After meeting with Dr. Charles Littnan in Honolulu last week (see Tom’s blog entry), the group consensus was to walk away from the Hawaiian monk seal population in the Northwest Islands and to instead focus on monk seal conservation in the Main Hawaiian Islands. On Midway we have all accompanied Tracy Wurth, a monk seal biologist with NOAA, on her surveys. Even with this up close and personal experience (some of us even had the chance to bleach a seal), we still agreed that efforts to preserve the Hawaiian monk seal population should focus more on the Main Hawaiian Islands. Many of us feel uncomfortable with the degree and cost of human intervention proposed (culling Galapagos sharks, captive care of juvenile monk seals, $5.7 million annual budget) for the Northwestern Islands. In terms of management here on Midway, the amount of tinkering with the natural system is surprising. This leads to the question of how much we should be tinkering and how we assess the effects of our tinkering.

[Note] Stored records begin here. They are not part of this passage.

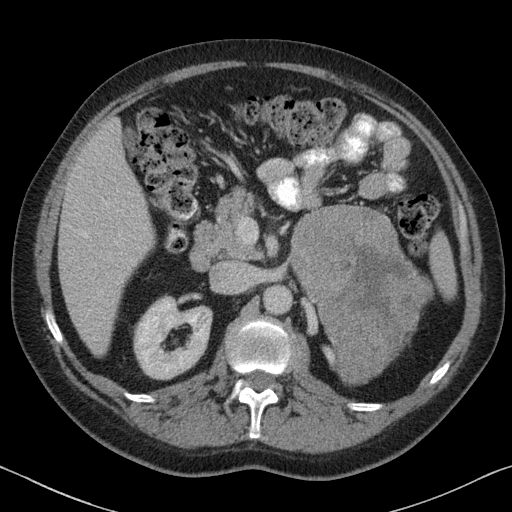
Contrast-enhanced abdominal CT, one axial slice. Slice 43 of 88 in the series (ordered by position). Reconstruction kernel B31f. Intravenous contrast given. Soft-tissue window (W 400 / L 40 HU). 3 mm slice thickness. 512 × 512 image matrix, field of view 366 × 366 mm. Patient: male, 51 years. From the clinical record (not read from this slice): diagnosis: adrenocortical carcinoma; tumour side: left adrenal; tumour size at pathology: 16.5 cm; Ki-67 index: 30 %; stage (as recorded): 2.
Outlined on this slice (semi-automatic segmentation, software-assisted and operator-edited):
- mass: bounding box (x1, y1, x2, y2) in pixels: (292, 205, 430, 385)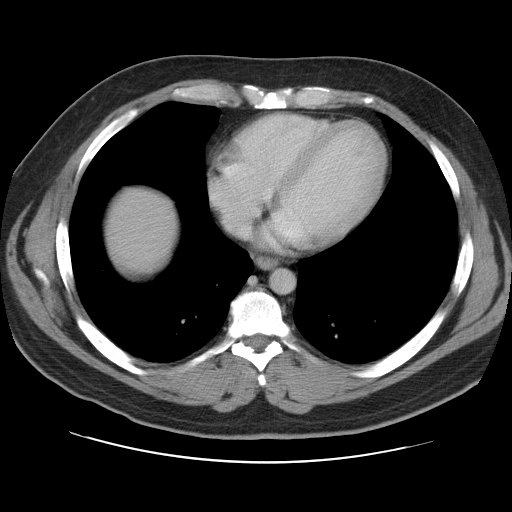
Contrast-enhanced abdominal CT, one axial slice; position 105 of 109 along the scan axis; intravenous contrast given; soft-tissue window (W 400 / L 40 HU); 5 mm slice thickness; 512 × 512 image matrix. Case-level facts recorded for this patient, not image findings: patient: male, age 59 years at operation; diagnosis: colorectal cancer liver metastases, imaged before liver resection; multiple liver metastases: yes; largest metastasis: 2.8 cm; chemotherapy before resection: yes.
Outlined on this slice (manually delineated by an expert):
- liver: bounding box <105,187,177,275> (left, top, right, bottom; pixels)
- planned liver remnant (the part of the liver to remain after resection): <105,187,176,275>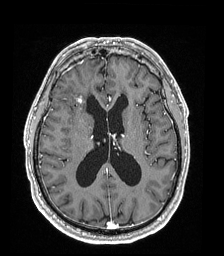
Brain MRI from a brain-tumour surgery series, one axial slice. Position 85 of 192 along the scan axis. T1-weighted post-contrast. 1 mm slice thickness. 224 × 256 image matrix, field of view 224 × 256 mm. Case-level facts recorded for this patient, not image findings: histopathology: Astrocytoma; WHO grade: 4.
Annotated regions visible in this slice (outlined manually by an expert reader):
- tumour: box from (x=77, y=98) to (x=82, y=103) px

Although our conversation proved to be a lively exchange of ideas, our excitement level spiked when spinner dolphins were spotted swimming into the lagoon. Amazingly we were able to see from land what the winds had prevented us from seeing from the water. Empowered by our good fortune, a number of us set off to search one final time for the extremely rare short-tailed albatross (http://www.fws.gov/midway/stal.html). We had learned on our first day at Midway that although almost all of the approximately 2200 breeding pairs can be found on the Japanese island of Torishima, four juvenile short-tailed albatross have been spotted in recent years at Midway (2 on Sand Island and 2 on Eastern Island). Spotting a Sand Island juvenile became a mission for Josh. On what seemed to be almost a dozen occasions, Josh had made the trek to the patch of albatross nests just to the south of the runway where the short-tailed albatross had been seen. Each time the elusive bird was nowhere to be found. This morning’s visit, though, would be a different story. As we approached the site, Josh and I hopped off our bikes and began our search. Several others followed close behind. We scanned the landscape of Laysan and black-footed albatross and soon spotted our elusive target crossing the path near Andy and Katelin. As we celebrated our find, Josh’s face glowed with a sense of reward for all his effort.